No bank for Canadian credit unions, Eh?

This rule enforcement could be the catalyst needed for CUs to get back to their cooperative roots

Vancouver, Canada

By now you’ve heard the news that Canadian credit unions will no longer be allowed to use the “B” word to describe what they do. An advisory issued on June 30 by the federal Office of the Superintendent of Financial Institutions takes a strict interpretation of the Bank Act. Based on this interpretation, the federal government could lay criminal charges against any credit union that uses the term “bank,” “banker” or “banking.”

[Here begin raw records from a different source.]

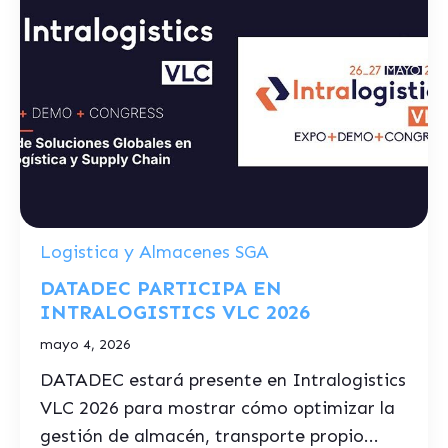
Logistica y Almacenes SGA
DATADEC PARTICIPA EN
INTRALOGISTICS VLC 2026
mayo 4, 2026
DATADEC estará presente en Intralogistics
VLC 2026 para mostrar cómo optimizar la
gestión de almacén, transporte propio...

Here’s an excerpt from a response from the Canadian Credit Union Association: “Provincially regulated, credit unions have operated in Canada since 1908 and have evolved to provide the same lending, deposit-taking and wealth management services as federally chartered banks. They have the same–or higher–deposit protection as banks, and operate in 380 communities that are not locally served by Canada’s largest banks. And credit unions have used the verb ‘bank’ and the term ‘banking’ to describe what they do, without penalty, for years with the tacit support of federal officials.”

Why now? The largest credit unions in Canada have grown to a significant size and a new federal charter is enabling some of the largest credit unions to pursue a national expansion strategy. Plus, with the advent of so many non-bank, unregulated fintech startups hitting the market, the big banks, lead by the Canadian Bankers Association, have lobbied hard to OSFI to enforce the rules. Unfortunately, credit unions are lumped into the non-bank category even though they are regulated.